The narrator watches the Romanian police guards in the streets of the city as they greedily pocket green plums. She herself had been warned as a child, by her father, that it was dangerous to eat green plums, but the guards do not hesitate: ''They knew where the plum trees were in every precinct they policed. . . . The plumsuckers were peasants. The green plums made them stupid. They ate themselves away from their duty. They reverted to childhood, stealing plums from village trees.''
Ms. Muller's vision of a police state manned by plum thieves reads like a kind of fairy tale on the mingled evils of gluttony, stupidity and brutality. The narrator watches the guards as they grab at young women in the streets. It might have been one of these men who followed Lola and mauled her, with ''the greedy desire of a starved dog.'' As the narrator ponders Lola's pathetic fate, the novel encompasses not only the political persecution of dissidents and the harassment of a national minority but also the particular kinds of oppression and vulnerability that women experience under a regime of policemen. Most of the literary accounts of Communist Eastern Europe have come from male writers, and it is especially interesting to have from Ms. Muller this work composed in a woman's voice.
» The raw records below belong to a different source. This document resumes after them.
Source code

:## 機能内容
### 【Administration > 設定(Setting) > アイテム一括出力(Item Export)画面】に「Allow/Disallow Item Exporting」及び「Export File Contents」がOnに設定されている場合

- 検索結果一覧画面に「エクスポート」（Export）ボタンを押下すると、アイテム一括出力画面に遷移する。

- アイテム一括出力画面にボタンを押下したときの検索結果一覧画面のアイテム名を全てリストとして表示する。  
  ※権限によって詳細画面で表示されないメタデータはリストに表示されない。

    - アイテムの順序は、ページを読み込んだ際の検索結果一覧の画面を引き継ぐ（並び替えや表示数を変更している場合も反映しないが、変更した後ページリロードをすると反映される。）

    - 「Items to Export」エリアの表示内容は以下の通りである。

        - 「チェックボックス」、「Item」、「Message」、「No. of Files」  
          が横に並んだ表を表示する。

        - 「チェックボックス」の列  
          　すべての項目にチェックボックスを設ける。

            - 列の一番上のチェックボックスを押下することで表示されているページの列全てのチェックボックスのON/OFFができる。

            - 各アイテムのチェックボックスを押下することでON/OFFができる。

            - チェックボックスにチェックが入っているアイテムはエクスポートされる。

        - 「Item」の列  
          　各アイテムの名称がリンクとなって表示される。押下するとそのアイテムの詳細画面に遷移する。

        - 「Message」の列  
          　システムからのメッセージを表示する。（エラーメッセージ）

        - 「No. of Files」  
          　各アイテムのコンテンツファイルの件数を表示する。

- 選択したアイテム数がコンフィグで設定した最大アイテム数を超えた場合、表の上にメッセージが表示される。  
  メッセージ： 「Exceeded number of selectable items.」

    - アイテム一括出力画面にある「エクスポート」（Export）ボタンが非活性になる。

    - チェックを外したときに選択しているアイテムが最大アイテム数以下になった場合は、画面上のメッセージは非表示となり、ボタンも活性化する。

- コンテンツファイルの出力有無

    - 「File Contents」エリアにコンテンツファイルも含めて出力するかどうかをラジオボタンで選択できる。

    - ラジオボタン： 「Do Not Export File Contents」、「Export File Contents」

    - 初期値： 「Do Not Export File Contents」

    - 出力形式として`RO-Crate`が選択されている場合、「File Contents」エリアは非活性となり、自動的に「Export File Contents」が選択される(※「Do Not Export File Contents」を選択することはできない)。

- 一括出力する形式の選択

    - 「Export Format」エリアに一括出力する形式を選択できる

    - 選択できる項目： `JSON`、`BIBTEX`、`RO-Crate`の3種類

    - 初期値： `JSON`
In the end, the narrator decides not to kill herself, as Lola did, but to immigrate to Germany, as most of Romania's Germans have done, both before and since the fall of Ceausescu in 1989. This marks the end of many communities that had survived from the 18th-century reign of the Empress Maria Theresa into our own less enlightened century. Ms. Muller conveys a certain sadness over the historical implications of emigration, the impending doom of her own native culture and society. She also offers a potent and repellent depiction of the world she left behind in Romania. A friend of the narrator works as an engineer in a slaughterhouse: ''Kurt told me every week about the slaughterhouse. The workers drank warm blood when they slaughtered the animals. They stole organ meats and brains. . . . Their wives and children are accomplices, Kurt said. The wives use the stiff cow tails for bottle brushes, and the children get the supple ones to play with.'' ''The Land of Green Plums'' addresses issues of vampirish complicity in the bloody rituals of an oppressive regime, whose hungry subjects, whether stealing fresh offal or green plums, ingest political poisons with historically protracted, corrosive consequences.